A particle undergoes three displacements.
The first has a magnitude of 15 m and makes
an angle of 40 ◦ with the positive x axis. The
second has a magnitude of 6.2 m and makes
an angle of 158 ◦ with the positive x axis. After the third displacement the particle returns to its initial position.
Find the Magnitude of the third displacement.
Answer in units of m.
Edit: Part 2
Find the angle of the third displacement.
Why did the particle go on an adventure if it was just going to end up back where it started? Talk about an unnecessary trip! Anyway, to find the magnitude of the third displacement, let's call it "x". We know that the sum of all the displacements should be zero since the particle returns to its initial position. So, we can set up an equation:
15 cos(40°) + 6.2 cos(158°) + x cos(θ) = 0
Now, let's solve for x. But wait, I need some help. What's the value of θ for the third displacement?
To find the magnitude of the third displacement, we need to use vector addition.
We can break down the first displacement into its x and y components:
- The x component is given by 15 * cos(40°).
- The y component is given by 15 * sin(40°).
Similarly, we can break down the second displacement into its x and y components:
- The x component is given by 6.2 * cos(158°).
- The y component is given by 6.2 * sin(158°).
Now, we can find the resultant displacement by adding the x components and the y components separately:
- The x component of the resultant displacement is (15 * cos(40°)) + (6.2 * cos(158°)).
- The y component of the resultant displacement is (15 * sin(40°)) + (6.2 * sin(158°)).
To find the magnitude of the resultant displacement, we can use the Pythagorean theorem:
Magnitude = sqrt((x component)^2 + (y component)^2).
Let's calculate it step by step.
x1 = 15 * cos(40°)
y1 = 15 * sin(40°)
x2 = 6.2 * cos(158°)
y2 = 6.2 * sin(158°)
x_component = x1 + x2
y_component = y1 + y2
Magnitude = sqrt((x_component)^2 + (y_component)^2)
Let's calculate it.
To find the magnitude of the third displacement, we need to combine the three displacements using vector addition.
Let's call the first displacement vector A and express it as A = 15 m at 40 degrees with the positive x-axis.
Similarly, let's call the second displacement vector B, expressed as B = 6.2 m at 158 degrees with the positive x-axis.
Since the particle returns to its initial position after the third displacement, the sum of the three displacements should be zero.
To find the third displacement vector, we can subtract the sum of the first two displacements from zero.
- Sum of the first two displacements = -(A + B)
To perform vector addition, we need to break down the displacements into their x and y components.

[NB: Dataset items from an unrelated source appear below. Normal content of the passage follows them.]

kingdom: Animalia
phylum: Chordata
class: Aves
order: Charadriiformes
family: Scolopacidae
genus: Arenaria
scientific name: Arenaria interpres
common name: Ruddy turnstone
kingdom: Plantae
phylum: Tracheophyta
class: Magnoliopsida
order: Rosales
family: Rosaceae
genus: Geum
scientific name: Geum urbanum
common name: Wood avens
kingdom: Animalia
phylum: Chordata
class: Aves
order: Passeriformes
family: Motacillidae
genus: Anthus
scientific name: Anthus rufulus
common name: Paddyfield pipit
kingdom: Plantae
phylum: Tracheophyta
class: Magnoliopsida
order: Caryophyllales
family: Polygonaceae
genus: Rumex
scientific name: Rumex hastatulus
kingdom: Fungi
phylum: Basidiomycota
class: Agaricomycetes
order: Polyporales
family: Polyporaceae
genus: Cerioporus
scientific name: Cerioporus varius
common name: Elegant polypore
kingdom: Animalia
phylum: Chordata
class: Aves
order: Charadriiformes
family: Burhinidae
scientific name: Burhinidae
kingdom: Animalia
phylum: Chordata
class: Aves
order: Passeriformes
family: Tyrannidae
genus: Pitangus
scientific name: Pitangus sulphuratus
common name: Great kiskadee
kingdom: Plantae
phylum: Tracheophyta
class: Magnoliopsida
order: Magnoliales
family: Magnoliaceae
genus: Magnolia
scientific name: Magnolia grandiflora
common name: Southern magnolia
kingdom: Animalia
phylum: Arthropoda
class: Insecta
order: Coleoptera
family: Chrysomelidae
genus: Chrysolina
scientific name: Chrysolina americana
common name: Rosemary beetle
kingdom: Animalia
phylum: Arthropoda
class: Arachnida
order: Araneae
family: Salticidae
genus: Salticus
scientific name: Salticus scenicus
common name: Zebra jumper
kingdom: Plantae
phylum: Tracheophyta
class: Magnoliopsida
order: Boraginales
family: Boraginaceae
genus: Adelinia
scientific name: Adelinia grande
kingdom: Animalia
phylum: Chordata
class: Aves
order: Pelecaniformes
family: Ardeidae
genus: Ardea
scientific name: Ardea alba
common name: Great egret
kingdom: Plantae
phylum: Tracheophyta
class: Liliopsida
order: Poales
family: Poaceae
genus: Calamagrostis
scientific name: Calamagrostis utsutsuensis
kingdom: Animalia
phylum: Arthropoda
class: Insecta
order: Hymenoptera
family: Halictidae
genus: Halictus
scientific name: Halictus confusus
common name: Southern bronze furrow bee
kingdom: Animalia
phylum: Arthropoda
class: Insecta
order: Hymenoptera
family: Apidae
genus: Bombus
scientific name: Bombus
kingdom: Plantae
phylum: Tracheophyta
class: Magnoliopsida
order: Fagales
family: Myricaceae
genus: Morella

We can use trigonometry to do this.
The x-component of vector A is given by: Ax = A cos(theta), where theta is the angle it makes with the positive x-axis.
Ax = 15 m * cos(40 deg)
The y-component of vector A is given by: Ay = A sin(theta), where theta is the angle it makes with the positive x-axis.
Ay = 15 m * sin(40 deg)
Using the same process, we can find the x and y components of vector B:
Bx = 6.2 m * cos(158 deg)
By = 6.2 m * sin(158 deg)
Now, we can calculate the x and y components of the sum of the first two displacements:
Sx = Ax + Bx
Sy = Ay + By
Since the sum of all three displacements should be zero, the x and y components of the third displacement vector are given by:
Tx = -Sx
Ty = -Sy
Finally, to find the magnitude of the third displacement vector, we can use the Pythagorean theorem:
Magnitude of the third displacement vector (T) = sqrt(Tx^2 + Ty^2)
By substituting the values we calculated earlier, we can find the magnitude of the third displacement vector.